→ **Set exercise**
Copy every one of the following entries line for line, changing nothing.

═══ Data for this task ═══

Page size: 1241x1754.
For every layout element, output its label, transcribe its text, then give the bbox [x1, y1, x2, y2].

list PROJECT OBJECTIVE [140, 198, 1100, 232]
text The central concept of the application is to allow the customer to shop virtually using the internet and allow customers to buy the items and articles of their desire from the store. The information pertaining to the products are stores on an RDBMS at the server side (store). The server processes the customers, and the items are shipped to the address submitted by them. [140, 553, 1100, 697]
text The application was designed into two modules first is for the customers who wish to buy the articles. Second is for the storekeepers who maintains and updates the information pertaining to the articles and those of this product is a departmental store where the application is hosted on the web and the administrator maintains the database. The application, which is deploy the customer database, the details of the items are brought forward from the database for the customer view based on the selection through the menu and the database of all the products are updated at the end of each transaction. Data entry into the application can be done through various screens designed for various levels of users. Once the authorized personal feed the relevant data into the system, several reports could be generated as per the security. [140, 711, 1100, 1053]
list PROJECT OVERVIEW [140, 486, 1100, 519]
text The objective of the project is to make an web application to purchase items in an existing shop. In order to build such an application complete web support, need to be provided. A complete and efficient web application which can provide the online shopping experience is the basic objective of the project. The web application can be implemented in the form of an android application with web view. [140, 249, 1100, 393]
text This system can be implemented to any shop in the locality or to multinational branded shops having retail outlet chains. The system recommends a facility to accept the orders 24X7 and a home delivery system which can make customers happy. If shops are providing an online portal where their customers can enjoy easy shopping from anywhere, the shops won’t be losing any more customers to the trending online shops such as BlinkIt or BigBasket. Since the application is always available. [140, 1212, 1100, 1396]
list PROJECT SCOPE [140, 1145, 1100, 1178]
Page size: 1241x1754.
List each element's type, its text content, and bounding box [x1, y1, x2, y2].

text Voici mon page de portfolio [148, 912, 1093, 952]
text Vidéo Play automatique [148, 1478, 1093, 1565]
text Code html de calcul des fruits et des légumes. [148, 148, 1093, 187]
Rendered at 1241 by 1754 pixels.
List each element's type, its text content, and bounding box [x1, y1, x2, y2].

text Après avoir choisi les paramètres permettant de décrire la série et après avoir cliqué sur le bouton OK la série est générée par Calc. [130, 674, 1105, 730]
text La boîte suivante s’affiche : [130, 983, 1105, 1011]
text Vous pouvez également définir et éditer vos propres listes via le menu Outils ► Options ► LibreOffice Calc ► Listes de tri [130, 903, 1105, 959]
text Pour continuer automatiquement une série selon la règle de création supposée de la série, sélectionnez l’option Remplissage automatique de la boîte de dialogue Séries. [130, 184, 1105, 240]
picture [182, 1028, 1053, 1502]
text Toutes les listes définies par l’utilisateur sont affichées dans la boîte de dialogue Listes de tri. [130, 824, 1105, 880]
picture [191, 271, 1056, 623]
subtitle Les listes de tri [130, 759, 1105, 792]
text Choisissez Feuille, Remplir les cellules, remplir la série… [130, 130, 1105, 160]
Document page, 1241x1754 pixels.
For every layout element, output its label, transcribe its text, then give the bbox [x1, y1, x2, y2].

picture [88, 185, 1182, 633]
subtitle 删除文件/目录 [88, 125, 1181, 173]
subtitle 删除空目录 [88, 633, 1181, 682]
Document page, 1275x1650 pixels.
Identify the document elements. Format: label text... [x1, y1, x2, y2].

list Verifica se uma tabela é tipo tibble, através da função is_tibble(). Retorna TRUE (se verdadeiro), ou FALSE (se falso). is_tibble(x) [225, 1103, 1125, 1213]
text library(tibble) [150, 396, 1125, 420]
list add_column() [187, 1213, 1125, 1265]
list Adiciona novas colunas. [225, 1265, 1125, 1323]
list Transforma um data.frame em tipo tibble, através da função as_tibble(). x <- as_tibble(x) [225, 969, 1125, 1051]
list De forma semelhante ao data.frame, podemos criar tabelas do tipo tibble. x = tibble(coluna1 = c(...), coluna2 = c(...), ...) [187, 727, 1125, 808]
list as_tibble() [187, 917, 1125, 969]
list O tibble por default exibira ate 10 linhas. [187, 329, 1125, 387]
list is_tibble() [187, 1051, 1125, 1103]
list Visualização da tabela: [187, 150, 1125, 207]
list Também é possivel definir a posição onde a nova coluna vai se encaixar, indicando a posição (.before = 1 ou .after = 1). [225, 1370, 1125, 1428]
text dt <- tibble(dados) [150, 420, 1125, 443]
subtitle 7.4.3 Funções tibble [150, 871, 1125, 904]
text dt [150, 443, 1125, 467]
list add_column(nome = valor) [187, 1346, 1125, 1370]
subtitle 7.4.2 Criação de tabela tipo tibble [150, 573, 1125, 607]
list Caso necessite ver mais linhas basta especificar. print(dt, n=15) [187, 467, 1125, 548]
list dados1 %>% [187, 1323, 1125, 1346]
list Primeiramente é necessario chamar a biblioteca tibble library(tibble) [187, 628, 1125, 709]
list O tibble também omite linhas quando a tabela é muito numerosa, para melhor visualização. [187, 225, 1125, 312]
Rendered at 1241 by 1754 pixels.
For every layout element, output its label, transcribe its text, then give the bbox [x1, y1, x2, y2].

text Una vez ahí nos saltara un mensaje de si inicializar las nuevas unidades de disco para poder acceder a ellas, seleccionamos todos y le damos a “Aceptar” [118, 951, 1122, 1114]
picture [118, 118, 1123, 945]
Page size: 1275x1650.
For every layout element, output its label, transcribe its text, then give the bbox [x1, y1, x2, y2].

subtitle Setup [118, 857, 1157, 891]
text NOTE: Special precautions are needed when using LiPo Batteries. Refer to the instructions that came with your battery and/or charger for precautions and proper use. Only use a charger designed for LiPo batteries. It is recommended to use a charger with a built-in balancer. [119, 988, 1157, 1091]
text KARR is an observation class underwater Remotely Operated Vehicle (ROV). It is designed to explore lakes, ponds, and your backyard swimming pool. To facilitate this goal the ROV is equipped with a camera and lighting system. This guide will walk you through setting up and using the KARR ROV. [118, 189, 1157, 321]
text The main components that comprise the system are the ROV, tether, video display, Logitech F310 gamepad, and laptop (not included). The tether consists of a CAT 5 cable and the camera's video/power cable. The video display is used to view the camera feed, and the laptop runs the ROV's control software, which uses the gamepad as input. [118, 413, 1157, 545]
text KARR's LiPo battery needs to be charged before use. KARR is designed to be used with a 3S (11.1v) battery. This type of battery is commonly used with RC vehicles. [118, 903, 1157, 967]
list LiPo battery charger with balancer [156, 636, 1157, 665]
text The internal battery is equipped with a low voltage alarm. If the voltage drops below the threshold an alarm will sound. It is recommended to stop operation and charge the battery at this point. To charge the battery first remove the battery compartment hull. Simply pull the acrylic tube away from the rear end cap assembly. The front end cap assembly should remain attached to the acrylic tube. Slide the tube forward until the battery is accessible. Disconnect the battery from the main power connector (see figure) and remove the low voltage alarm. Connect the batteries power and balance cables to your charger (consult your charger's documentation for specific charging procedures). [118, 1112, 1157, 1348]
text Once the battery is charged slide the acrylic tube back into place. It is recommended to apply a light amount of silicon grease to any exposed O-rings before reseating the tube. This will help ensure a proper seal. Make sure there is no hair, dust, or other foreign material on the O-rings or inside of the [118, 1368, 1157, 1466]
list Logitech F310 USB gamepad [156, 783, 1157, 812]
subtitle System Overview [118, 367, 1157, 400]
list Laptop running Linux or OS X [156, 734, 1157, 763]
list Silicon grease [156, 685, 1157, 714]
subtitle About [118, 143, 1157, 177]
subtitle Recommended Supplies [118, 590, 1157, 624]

═══

→ **Solution below**
Page size: 1241x1754.
For every layout element, output its label, transcribe its text, then give the bbox [x1, y1, x2, y2].

list PROJECT OBJECTIVE [140, 198, 1100, 232]
text The central concept of the application is to allow the customer to shop virtually using the internet and allow customers to buy the items and articles of their desire from the store. The information pertaining to the products are stores on an RDBMS at the server side (store). The server processes the customers, and the items are shipped to the address submitted by them. [140, 553, 1100, 697]
text The application was designed into two modules first is for the customers who wish to buy the articles. Second is for the storekeepers who maintains and updates the information pertaining to the articles and those of this product is a departmental store where the application is hosted on the web and the administrator maintains the database. The application, which is deploy the customer database, the details of the items are brought forward from the database for the customer view based on the selection through the menu and the database of all the products are updated at the end of each transaction. Data entry into the application can be done through various screens designed for various levels of users. Once the authorized personal feed the relevant data into the system, several reports could be generated as per the security. [140, 711, 1100, 1053]
list PROJECT OVERVIEW [140, 486, 1100, 519]
text The objective of the project is to make an web application to purchase items in an existing shop. In order to build such an application complete web support, need to be provided. A complete and efficient web application which can provide the online shopping experience is the basic objective of the project. The web application can be implemented in the form of an android application with web view. [140, 249, 1100, 393]
text This system can be implemented to any shop in the locality or to multinational branded shops having retail outlet chains. The system recommends a facility to accept the orders 24X7 and a home delivery system which can make customers happy. If shops are providing an online portal where their customers can enjoy easy shopping from anywhere, the shops won’t be losing any more customers to the trending online shops such as BlinkIt or BigBasket. Since the application is always available. [140, 1212, 1100, 1396]
list PROJECT SCOPE [140, 1145, 1100, 1178]
Page size: 1241x1754.
List each element's type, its text content, and bounding box [x1, y1, x2, y2].

text Voici mon page de portfolio [148, 912, 1093, 952]
text Vidéo Play automatique [148, 1478, 1093, 1565]
text Code html de calcul des fruits et des légumes. [148, 148, 1093, 187]
Rendered at 1241 by 1754 pixels.
List each element's type, its text content, and bounding box [x1, y1, x2, y2].

text Après avoir choisi les paramètres permettant de décrire la série et après avoir cliqué sur le bouton OK la série est générée par Calc. [130, 674, 1105, 730]
text La boîte suivante s’affiche : [130, 983, 1105, 1011]
text Vous pouvez également définir et éditer vos propres listes via le menu Outils ► Options ► LibreOffice Calc ► Listes de tri [130, 903, 1105, 959]
text Pour continuer automatiquement une série selon la règle de création supposée de la série, sélectionnez l’option Remplissage automatique de la boîte de dialogue Séries. [130, 184, 1105, 240]
picture [182, 1028, 1053, 1502]
text Toutes les listes définies par l’utilisateur sont affichées dans la boîte de dialogue Listes de tri. [130, 824, 1105, 880]
picture [191, 271, 1056, 623]
subtitle Les listes de tri [130, 759, 1105, 792]
text Choisissez Feuille, Remplir les cellules, remplir la série… [130, 130, 1105, 160]
Document page, 1241x1754 pixels.
For every layout element, output its label, transcribe its text, then give the bbox [x1, y1, x2, y2].

picture [88, 185, 1182, 633]
subtitle 删除文件/目录 [88, 125, 1181, 173]
subtitle 删除空目录 [88, 633, 1181, 682]
Document page, 1275x1650 pixels.
Identify the document elements. Format: label text... [x1, y1, x2, y2].

list Verifica se uma tabela é tipo tibble, através da função is_tibble(). Retorna TRUE (se verdadeiro), ou FALSE (se falso). is_tibble(x) [225, 1103, 1125, 1213]
text library(tibble) [150, 396, 1125, 420]
list add_column() [187, 1213, 1125, 1265]
list Adiciona novas colunas. [225, 1265, 1125, 1323]
list Transforma um data.frame em tipo tibble, através da função as_tibble(). x <- as_tibble(x) [225, 969, 1125, 1051]
list De forma semelhante ao data.frame, podemos criar tabelas do tipo tibble. x = tibble(coluna1 = c(...), coluna2 = c(...), ...) [187, 727, 1125, 808]
list as_tibble() [187, 917, 1125, 969]
list O tibble por default exibira ate 10 linhas. [187, 329, 1125, 387]
list is_tibble() [187, 1051, 1125, 1103]
list Visualização da tabela: [187, 150, 1125, 207]
list Também é possivel definir a posição onde a nova coluna vai se encaixar, indicando a posição (.before = 1 ou .after = 1). [225, 1370, 1125, 1428]
text dt <- tibble(dados) [150, 420, 1125, 443]
subtitle 7.4.3 Funções tibble [150, 871, 1125, 904]
text dt [150, 443, 1125, 467]
list add_column(nome = valor) [187, 1346, 1125, 1370]
subtitle 7.4.2 Criação de tabela tipo tibble [150, 573, 1125, 607]
list Caso necessite ver mais linhas basta especificar. print(dt, n=15) [187, 467, 1125, 548]
list dados1 %>% [187, 1323, 1125, 1346]
list Primeiramente é necessario chamar a biblioteca tibble library(tibble) [187, 628, 1125, 709]
list O tibble também omite linhas quando a tabela é muito numerosa, para melhor visualização. [187, 225, 1125, 312]
Rendered at 1241 by 1754 pixels.
For every layout element, output its label, transcribe its text, then give the bbox [x1, y1, x2, y2].

text Una vez ahí nos saltara un mensaje de si inicializar las nuevas unidades de disco para poder acceder a ellas, seleccionamos todos y le damos a “Aceptar” [118, 951, 1122, 1114]
picture [118, 118, 1123, 945]
Page size: 1275x1650.
For every layout element, output its label, transcribe its text, then give the bbox [x1, y1, x2, y2].

subtitle Setup [118, 857, 1157, 891]
text NOTE: Special precautions are needed when using LiPo Batteries. Refer to the instructions that came with your battery and/or charger for precautions and proper use. Only use a charger designed for LiPo batteries. It is recommended to use a charger with a built-in balancer. [119, 988, 1157, 1091]
text KARR is an observation class underwater Remotely Operated Vehicle (ROV). It is designed to explore lakes, ponds, and your backyard swimming pool. To facilitate this goal the ROV is equipped with a camera and lighting system. This guide will walk you through setting up and using the KARR ROV. [118, 189, 1157, 321]
text The main components that comprise the system are the ROV, tether, video display, Logitech F310 gamepad, and laptop (not included). The tether consists of a CAT 5 cable and the camera's video/power cable. The video display is used to view the camera feed, and the laptop runs the ROV's control software, which uses the gamepad as input. [118, 413, 1157, 545]
text KARR's LiPo battery needs to be charged before use. KARR is designed to be used with a 3S (11.1v) battery. This type of battery is commonly used with RC vehicles. [118, 903, 1157, 967]
list LiPo battery charger with balancer [156, 636, 1157, 665]
text The internal battery is equipped with a low voltage alarm. If the voltage drops below the threshold an alarm will sound. It is recommended to stop operation and charge the battery at this point. To charge the battery first remove the battery compartment hull. Simply pull the acrylic tube away from the rear end cap assembly. The front end cap assembly should remain attached to the acrylic tube. Slide the tube forward until the battery is accessible. Disconnect the battery from the main power connector (see figure) and remove the low voltage alarm. Connect the batteries power and balance cables to your charger (consult your charger's documentation for specific charging procedures). [118, 1112, 1157, 1348]
text Once the battery is charged slide the acrylic tube back into place. It is recommended to apply a light amount of silicon grease to any exposed O-rings before reseating the tube. This will help ensure a proper seal. Make sure there is no hair, dust, or other foreign material on the O-rings or inside of the [118, 1368, 1157, 1466]
list Logitech F310 USB gamepad [156, 783, 1157, 812]
subtitle System Overview [118, 367, 1157, 400]
list Laptop running Linux or OS X [156, 734, 1157, 763]
list Silicon grease [156, 685, 1157, 714]
subtitle About [118, 143, 1157, 177]
subtitle Recommended Supplies [118, 590, 1157, 624]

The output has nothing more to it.